As a side matter, a question arises about the requirements for the use of the Decree-Law (an exceptional legislative power the government can use in case of emergency). One might wonder where was the emergency condition if, after almost a year, the cyber-security perimeter is not yet in place because of the lack of implementing decrees such as precisely, the Prime Minister Decree 131/20.
Having made this long but inevitable introduction, we come to the merits of the decree, which inherits the same problems as the regulations that generated it.
The criticalities of Prime Minister Decree 131/20
First of all, but it is a “curiosity” for law scholars, Article 4 of the Prime Minister’s Decree, which sets out the rules for identifying the persons forming part of the cyber perimeter, begins with this statement:
Without prejudice to the provisions for security intelligence bodies in Article 1(2)(a) of the Decree-Law…
as if a decree of the Prime Minister could affect a Parliamentary-issued law.
Secondly, confusion over definitions increases.
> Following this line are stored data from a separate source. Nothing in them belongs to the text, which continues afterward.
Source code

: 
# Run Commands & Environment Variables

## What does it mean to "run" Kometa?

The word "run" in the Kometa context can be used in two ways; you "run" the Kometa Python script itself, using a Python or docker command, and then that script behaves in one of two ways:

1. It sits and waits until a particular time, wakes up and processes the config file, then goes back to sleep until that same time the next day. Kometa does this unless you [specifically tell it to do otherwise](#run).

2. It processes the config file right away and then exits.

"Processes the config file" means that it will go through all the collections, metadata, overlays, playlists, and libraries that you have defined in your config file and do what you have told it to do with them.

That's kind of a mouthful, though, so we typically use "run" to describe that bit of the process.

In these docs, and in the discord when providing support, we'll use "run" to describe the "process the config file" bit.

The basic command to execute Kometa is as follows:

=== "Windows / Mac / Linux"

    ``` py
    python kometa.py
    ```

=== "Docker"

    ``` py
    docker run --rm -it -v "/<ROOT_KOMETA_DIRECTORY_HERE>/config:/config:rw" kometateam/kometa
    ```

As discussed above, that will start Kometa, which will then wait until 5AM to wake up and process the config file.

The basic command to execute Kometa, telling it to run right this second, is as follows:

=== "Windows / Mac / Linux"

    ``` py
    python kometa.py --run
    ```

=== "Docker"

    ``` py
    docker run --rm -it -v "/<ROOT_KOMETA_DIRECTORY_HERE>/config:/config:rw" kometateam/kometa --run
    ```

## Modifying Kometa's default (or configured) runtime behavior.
A few examples:
- Article 1 c. I(i) confuses “network” and “data”.
- Subparagraph (l) below, which speaks of computer service, uses the term “information” instead of “data”.
- Letter m) introduces the concept of “ICT asset” which is a further (and different) definition compared to the one provided by the Penal Code.
- Letter n) which defines architecture and components, makes a total confusion between hardware, software and procedures.
Thirdly, it establishes a complex system of obligations and controls managed by various ministries. The telecommunications sector is negatively affected by this provision because of the possible alteration of competition in the internal market. Small operators might not bear the costs of the technological and organisational adjustments necessary to continue providing services to customers included in the “essential functions” list.
Finally, it settles an “interministerial table”, whose meetings, according to article 6, paragraph V, “may be attended by … representatives of other public administrations, as well as public and private bodies and operators”.
The overall gut feeling of the rules on national security, of which Prime Ministerial Decree 131/20 is the last (but not least) component, is that of a system that is so confused and bureaucratic that it would be substantially inapplicable if an emergency were to occur that require rapid and decisive decisions.
The situation is similar to the one we are experiencing in Italy with the pandemic, where – to use a hyperbolic – in case of emergency, emergency legislation does not apply because we have an emergency to manage.